The Koserow Salt Huts are timber-framed and were built around 1820. They were used as storage for rock salt and for salting and packing the herring caught by local fishermen into large wooden barrels. The salted fish was a staple diet for the poor villagers during the winter months. Destroyed in the storm surges of 1872 and 1874, they were rebuilt around 1900. The remaining 15 huts are protected and, today, one of them is a museum open from May to September.

Koserow Pier juts out 261 m into the sea near the salt huts and is a good place to enjoy the views and the seaside atmosphere. Excursion boats call at its landing stage.

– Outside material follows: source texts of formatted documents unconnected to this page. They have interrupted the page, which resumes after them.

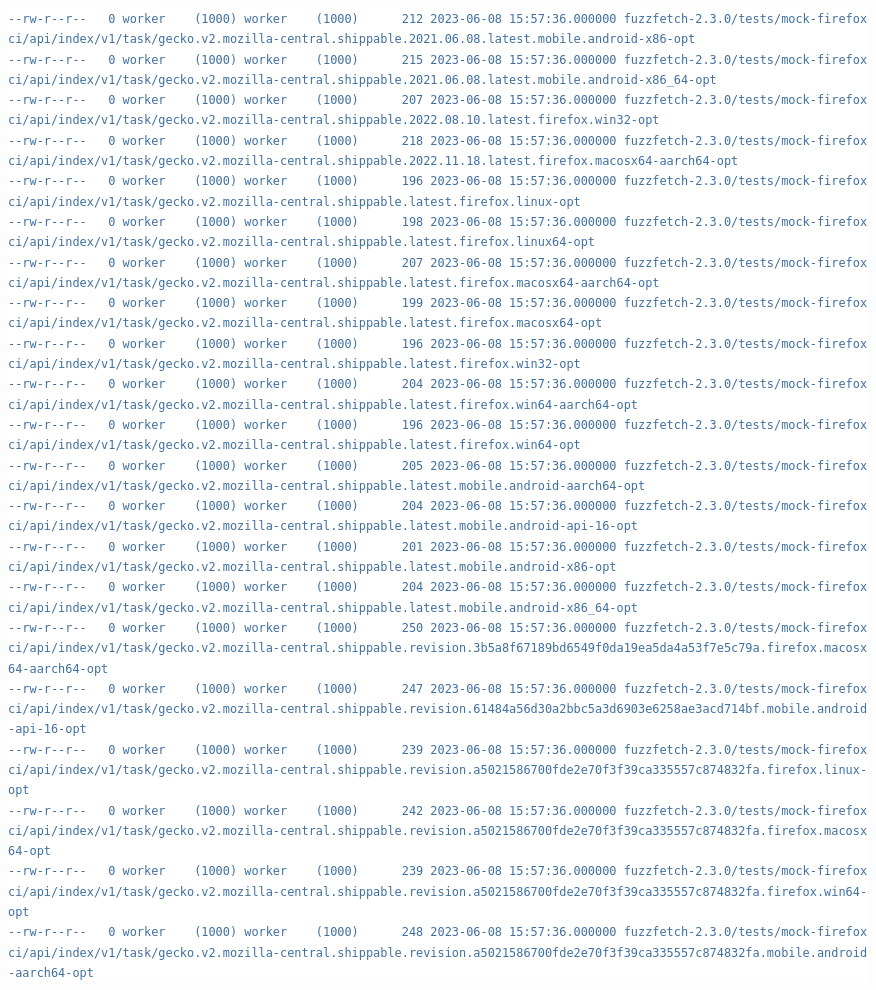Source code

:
 ```diff
--rw-r--r--   0 worker    (1000) worker    (1000)      212 2023-06-08 15:57:36.000000 fuzzfetch-2.3.0/tests/mock-firefoxci/api/index/v1/task/gecko.v2.mozilla-central.shippable.2021.06.08.latest.mobile.android-x86-opt
--rw-r--r--   0 worker    (1000) worker    (1000)      215 2023-06-08 15:57:36.000000 fuzzfetch-2.3.0/tests/mock-firefoxci/api/index/v1/task/gecko.v2.mozilla-central.shippable.2021.06.08.latest.mobile.android-x86_64-opt
--rw-r--r--   0 worker    (1000) worker    (1000)      207 2023-06-08 15:57:36.000000 fuzzfetch-2.3.0/tests/mock-firefoxci/api/index/v1/task/gecko.v2.mozilla-central.shippable.2022.08.10.latest.firefox.win32-opt
--rw-r--r--   0 worker    (1000) worker    (1000)      218 2023-06-08 15:57:36.000000 fuzzfetch-2.3.0/tests/mock-firefoxci/api/index/v1/task/gecko.v2.mozilla-central.shippable.2022.11.18.latest.firefox.macosx64-aarch64-opt
--rw-r--r--   0 worker    (1000) worker    (1000)      196 2023-06-08 15:57:36.000000 fuzzfetch-2.3.0/tests/mock-firefoxci/api/index/v1/task/gecko.v2.mozilla-central.shippable.latest.firefox.linux-opt
--rw-r--r--   0 worker    (1000) worker    (1000)      198 2023-06-08 15:57:36.000000 fuzzfetch-2.3.0/tests/mock-firefoxci/api/index/v1/task/gecko.v2.mozilla-central.shippable.latest.firefox.linux64-opt
--rw-r--r--   0 worker    (1000) worker    (1000)      207 2023-06-08 15:57:36.000000 fuzzfetch-2.3.0/tests/mock-firefoxci/api/index/v1/task/gecko.v2.mozilla-central.shippable.latest.firefox.macosx64-aarch64-opt
--rw-r--r--   0 worker    (1000) worker    (1000)      199 2023-06-08 15:57:36.000000 fuzzfetch-2.3.0/tests/mock-firefoxci/api/index/v1/task/gecko.v2.mozilla-central.shippable.latest.firefox.macosx64-opt
--rw-r--r--   0 worker    (1000) worker    (1000)      196 2023-06-08 15:57:36.000000 fuzzfetch-2.3.0/tests/mock-firefoxci/api/index/v1/task/gecko.v2.mozilla-central.shippable.latest.firefox.win32-opt
--rw-r--r--   0 worker    (1000) worker    (1000)      204 2023-06-08 15:57:36.000000 fuzzfetch-2.3.0/tests/mock-firefoxci/api/index/v1/task/gecko.v2.mozilla-central.shippable.latest.firefox.win64-aarch64-opt
--rw-r--r--   0 worker    (1000) worker    (1000)      196 2023-06-08 15:57:36.000000 fuzzfetch-2.3.0/tests/mock-firefoxci/api/index/v1/task/gecko.v2.mozilla-central.shippable.latest.firefox.win64-opt
--rw-r--r--   0 worker    (1000) worker    (1000)      205 2023-06-08 15:57:36.000000 fuzzfetch-2.3.0/tests/mock-firefoxci/api/index/v1/task/gecko.v2.mozilla-central.shippable.latest.mobile.android-aarch64-opt
--rw-r--r--   0 worker    (1000) worker    (1000)      204 2023-06-08 15:57:36.000000 fuzzfetch-2.3.0/tests/mock-firefoxci/api/index/v1/task/gecko.v2.mozilla-central.shippable.latest.mobile.android-api-16-opt
--rw-r--r--   0 worker    (1000) worker    (1000)      201 2023-06-08 15:57:36.000000 fuzzfetch-2.3.0/tests/mock-firefoxci/api/index/v1/task/gecko.v2.mozilla-central.shippable.latest.mobile.android-x86-opt
--rw-r--r--   0 worker    (1000) worker    (1000)      204 2023-06-08 15:57:36.000000 fuzzfetch-2.3.0/tests/mock-firefoxci/api/index/v1/task/gecko.v2.mozilla-central.shippable.latest.mobile.android-x86_64-opt
--rw-r--r--   0 worker    (1000) worker    (1000)      250 2023-06-08 15:57:36.000000 fuzzfetch-2.3.0/tests/mock-firefoxci/api/index/v1/task/gecko.v2.mozilla-central.shippable.revision.3b5a8f67189bd6549f0da19ea5da4a53f7e5c79a.firefox.macosx64-aarch64-opt
--rw-r--r--   0 worker    (1000) worker    (1000)      247 2023-06-08 15:57:36.000000 fuzzfetch-2.3.0/tests/mock-firefoxci/api/index/v1/task/gecko.v2.mozilla-central.shippable.revision.61484a56d30a2bbc5a3d6903e6258ae3acd714bf.mobile.android-api-16-opt
--rw-r--r--   0 worker    (1000) worker    (1000)      239 2023-06-08 15:57:36.000000 fuzzfetch-2.3.0/tests/mock-firefoxci/api/index/v1/task/gecko.v2.mozilla-central.shippable.revision.a5021586700fde2e70f3f39ca335557c874832fa.firefox.linux-opt
--rw-r--r--   0 worker    (1000) worker    (1000)      242 2023-06-08 15:57:36.000000 fuzzfetch-2.3.0/tests/mock-firefoxci/api/index/v1/task/gecko.v2.mozilla-central.shippable.revision.a5021586700fde2e70f3f39ca335557c874832fa.firefox.macosx64-opt
--rw-r--r--   0 worker    (1000) worker    (1000)      239 2023-06-08 15:57:36.000000 fuzzfetch-2.3.0/tests/mock-firefoxci/api/index/v1/task/gecko.v2.mozilla-central.shippable.revision.a5021586700fde2e70f3f39ca335557c874832fa.firefox.win64-opt
--rw-r--r--   0 worker    (1000) worker    (1000)      248 2023-06-08 15:57:36.000000 fuzzfetch-2.3.0/tests/mock-firefoxci/api/index/v1/task/gecko.v2.mozilla-central.shippable.revision.a5021586700fde2e70f3f39ca335557c874832fa.mobile.android-aarch64-opt
```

The Streckelsberg (60 m) is a steep coastal bluff and the highest elevation on the coast of Usedom. It offers wonderful views over the sea and, in clear weather, the hills of Mönchgut on the island of Rügen can be seen. To the northwest can be seen the island of Oie, recognisable at dusk by the lights of its lighthouse. To the southwest is the neighbouring island of Wolin.

=== Notable people ===

Johannes Wilhelm Meinhold (1797 – 1851) was a Pomeranian priest and author. After his theological education, he was priest in Koserow on Usedom from 1821 until 1827.

== Transport ==
Koserow is connected with a main road, the Bundesstraße 111. It can be reached with the Usedom island railway. It is also served by the Ducherow-Heringsdorf-Wolgast ferry. There are regular flights to nearby Heringsdorf Airport on Usedom.